Marlène Schiappa, ministre déléguée auprès du ministre de l’Intérieur chargée de la Citoyenneté, a annoncé dans un communiqué en fin de semaine dernière, vouloir renforcer la mobilisation contre « les violences et l’emprise sectaire ». Une magistrate, Hanène Romdhane, a ainsi été nommée à la tête de la Miviludes (mission interministérielle de vigilance et de lutte contre les dérives sectaires), qui était sans chef depuis octobre 2018. Un conseil d’orientation va également être installé auprès de la ministre, qui réunira entre autres, représentants des ministères, parlementaires, associations mais aussi des experts comme la philosophe Cynthia Fleury, le sociologue Gérald Bronner ou encore l’ancien député et président de la Miviludes Georges Fenech. Enfin une circulaire de mobilisation a été adressée aux préfets afin de le sensibiliser sur cette question des dérives sectaires et les procédures de signalement.
Cette annonce intervient au terme de plusieurs mois d’atermoiements, et après que la Miviludes, placée jusqu'alors sous la tutelle du Premier ministre, ait été officiellement rattachée au ministère de l’Intérieur, ce qui inquiétait notamment les acteurs du monde de la santé.
40 % des signalements dans la santé
Cette prise de position de la ministre survient alors qu’un état des lieux commandé en octobre dernier révélé aujourd’hui montre une augmentation des signalements des dérives sectaires. En effet, d’après le rapport, la Miviludes a enregistré ces cinq dernières années une hausse de 30 % des saisines (demandes d’avis, signalements et témoignages). Et comme c’est le cas depuis plusieurs années maintenant, la santé reste le premier secteur de signalement des dérives sectaires.
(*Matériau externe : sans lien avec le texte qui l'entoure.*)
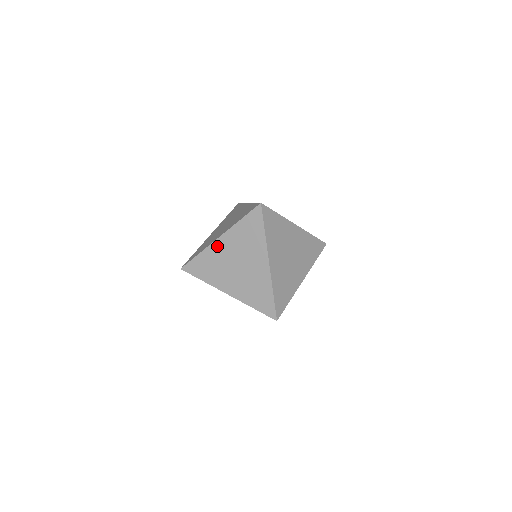
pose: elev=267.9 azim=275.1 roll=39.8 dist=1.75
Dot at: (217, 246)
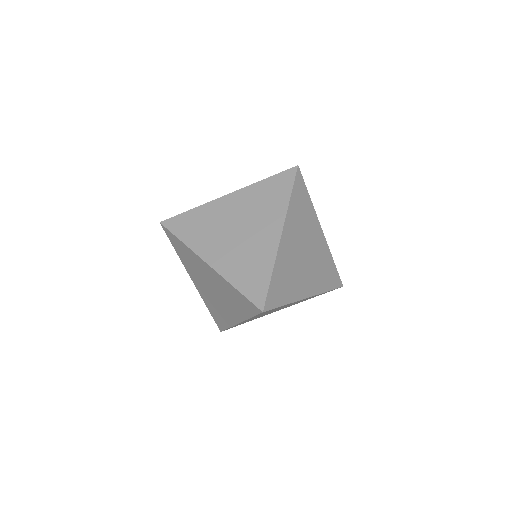
Dot at: occluded
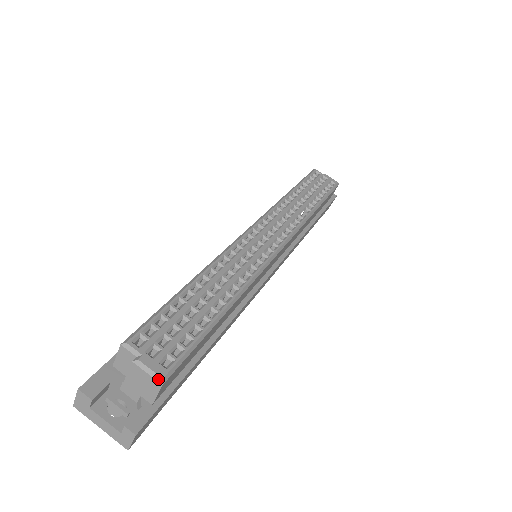
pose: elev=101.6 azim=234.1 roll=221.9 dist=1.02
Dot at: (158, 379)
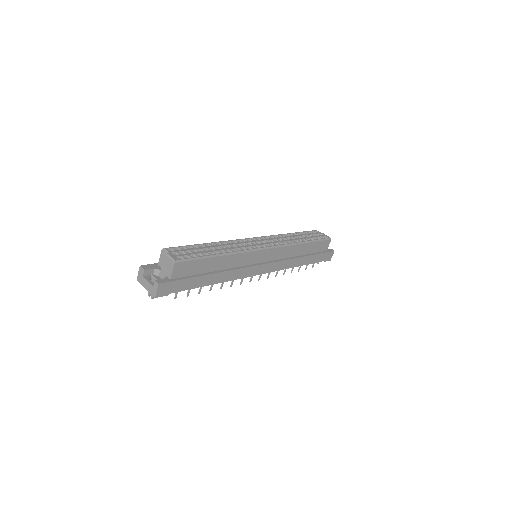
Dot at: (173, 261)
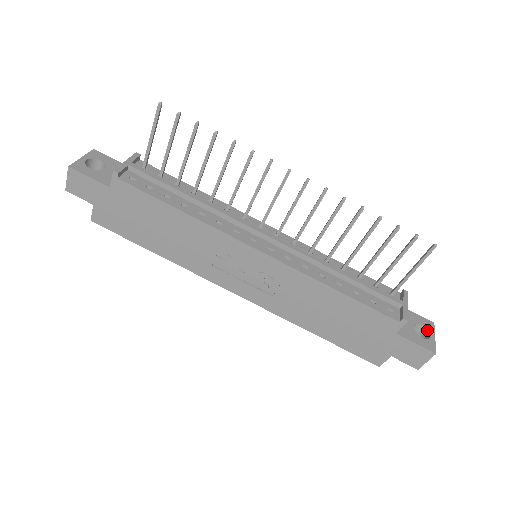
En 2020, sur 3 008 signalements reçus, 40 % concernaient les domaines santé/bien être. Le travail de la cellule d'assistance et d'intervention en matière de dérives sectaires (CAIMADES) depuis dix ans, montre que « la majorité des procédures traitées vise des thérapeutes ou des coaches proposant des soins divers ou des séances de développement personnel », note le rapport. Elle fait notamment état d’infractions notamment des « pratiques illégales de la médecine ou de la pharmacie pouvant mettre les victimes sérieusement en danger ».
Même constat du côté du renseignement territorial qui relate de nombreux signalements « mettant en exergue les effets déviants de certaines pratiques non conventionnelles à visée thérapeutique (PNCAVT) et les agissements de certains « pseudo-thérapeutes ». « Sous forme d’associations ou de structures économiques auto-entrepreneuriales, de nouveaux praticiens, parfois issus de formations médicales, proposent tout un panel de protocoles allant du bien-être psychique au complément (voire au remplacement) des méthodes conventionnelles de soins pour des pathologies parfois lourdes », détaille le rapport. Il note par ailleurs que les départements ruraux sont particulièrement touchés en raison notamment de la désertification médicale.
La tendance du jeûne extrême et du crudivorisme
D’après la Miviludes, les pratiques de ces pseudo-thérapeutes s’appuient sur trois idées principales : l’approche médicale ne prend pas en compte l’humain dans son ensemble, la santé publique est sous l’influence de l’industrie pharmaceutique et toutes les solutions sont à trouver dans la nature ou en soi. Parmi les nouvelles tendances identifiées, la Miviludes cite notamment « les stages de jeûnes extrêmes », ayant déjà entraîné plusieurs décès à l’étranger. Ces 12 derniers mois la pratique a fait l’objet de 3 signalements en France et est « relayée par une demi-douzaine d’individus », précise le rapport. Il évoque aussi le crudivorisme, qui consiste à consommer les aliments crus, et promu par Thierry Casasnovas, qui a fait l’objet de 600 saisines dont 70 en 2020. Les théories de ce pseudo-thérapeute diffusées notamment sur des vidéos sur Youtube ont d’ailleurs gagné en popularité avec la crise sanitaire. Celle-ci a d’ailleurs engendré une augmentation des signalements. Entre mars et juin 2020, 80 signalements ont été en lien direct avec la crise sanitaire. Ils portaient principalement sur « des conseils pour se prémunir de l’infection et pseudos remèdes souvent en lien avec des théories complotistes ».